Jane Fonda
February 17th 2008 05:02
She was born in New York City on December 21, 1937, the daughter of Henry Fonda, Hollywood Royalty. Her parents named her Lady Jane Seymour Fonda, because of her mother's distant ancestor,
Lady Jane Seymour, the third wife of Henry the Eighth, King of England. Internetmoviedatabase
Her childhood, though priviledged, was not ideal. Her mother committed suicide when Jane was twelve. She did not learn how her mother died until a year later, when reading a magazine. Her father, Henry, was an actor of world renown, but distant. She has said she spent much of her early life wanting to be a boy, so that she could be like him. But, he was so distant, loving but distant.
In the February 16, 1970 issue of Time Magazine , in a cover story about Henry, Jane, and Peter (who had just broken all movie rules and roles with Easy Rider), the article states, in part,
“Peter may have been a hellion, but Jane was a well-behaved, red-haired stick figure at the Brentwood Town and Country School. Her class was filled with other kids as plain as Jane: Gary Cooper's and Claude Rains' daughters, Laurence Olivier's son. A classmate recalls a bit of the Fonda home life down on the farm. “We were all afraid of Jane's father in those days. We always felt he was a time bomb ready to explode. But it was years later when we actually saw him lose his temper over some forgotten trivia. He was booming, purple-faced, with veins sticking out on his temples. It was the only time I was ever privileded to see what may have been a constant for Lady Jane.”
In less than 12 months Henry re-married.
Peter, who was only ten years old at the time, took a gun, pointed it at himself, and fired. The bullet passed through his liver.
No, it was not an ideal childhood.
She began working in movies in 1960, in a cute, slight movie called “Tall Story”. She was adorable in “Cat Ballou”, five years later, with Lee Marvin (who won his only Oscar that year, 1965)
And then she began the rebellion that has characterized her life. She married Roger Vadim (her father did not attend the wedding), who had been married to Brigitte Bardot, and Vadim filmed her as “Barbarella” in 1968.
Jane subsequently said, “I did two things. I had a baby and I made Horses (They Shoot Horses, Don't They?). I went into pregnancy at 31. It felt like I could be destroyed. I was afraid. When Vanessa started growing in me, I got hooked. I'm a late starter. It has taken me a long time to get it together.”

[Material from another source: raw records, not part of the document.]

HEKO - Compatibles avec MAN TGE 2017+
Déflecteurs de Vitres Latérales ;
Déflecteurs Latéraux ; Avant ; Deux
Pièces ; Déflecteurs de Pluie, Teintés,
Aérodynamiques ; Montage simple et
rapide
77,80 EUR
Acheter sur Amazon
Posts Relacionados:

After her divorce from Roger Vadim she married Tom Hayden, one of the co-founders of the Students for a Democratic Society and one of the members of the Chicago 7. Tom Hayden
Her activism against the Viet Nam war went far beyond peace protests, and she was called Hanoi Jane.
The controversy over Jane's form of protest continues today, though she has said she regretted her actions, though not her views.
“I would like to say something, not just to Vietnam veterans in New England, but to men who were in Viet Nam, who I hurt, or whose pain I caused to deepen because of things that I said or did. I was trying to help end the killing and the war, but there were times when I was thoughtless and careless about it and I'm very sorry that I hurt them. And I want to apologize to them and their familes....I will go to my grave regretting the photograph of me in an anti-aircraft gun, which looks like I was trying to shoot at American planes. It hurt so many soldiers. It galvanized such hostility. It was the most horrible thing I could possibly have done. It was just thoughtless.”(source:wikipedi a)
While married to Tom Hayden she became one of the most popular video personal trainers in the United States, and used much of the money to fund her husband's and her own political projects. However, Mr. Hayden apparently had an affair, and the marriage ended in divorce.
Ted Turner pursued her immediately after the end of her marriage, and she explained to him that she was not ready for another relationship so soon.
He continued to keep in contact, and they married, and divorced.
In September of 2007, the authors of “Freakonomics” talked about The Jane Fonda Effect. Stephen J. Dubner and Steven D. Levitt wrote about the social effect of the movie she starred in, “The China Syndrome”, a movie made in 1979, where Jane portrayed a television reporter who just happens to be filming at a nuclear power plant when an “incident” occurrs. NYTimes FreakonomicsTwelve days after the movie opened there was the real life Three Mile Island incident.
“What it did produce, stoked by “The China Syndrome”, was a widespread panic. The nuclear industry,
already foundering as a result of economic, regulatory and public pressures, halted plans for further
expansion. And so, instead of becoming a nation with clean and cheap nuclear energy, as once seemed
inevitable, the United States kept building power plants that burned coal and other fossil fuels. Today
such plants account for 40 percent of the country's energy-related carbon-dioxide emissions. Anyone
hunting for a global-warning villian can't help blaming those power plants – and can't help wondering
too about the unintended consequences of Jane Fonda.”
In 2005 she said, “People are suspicious because I change. God help me if I didn't!”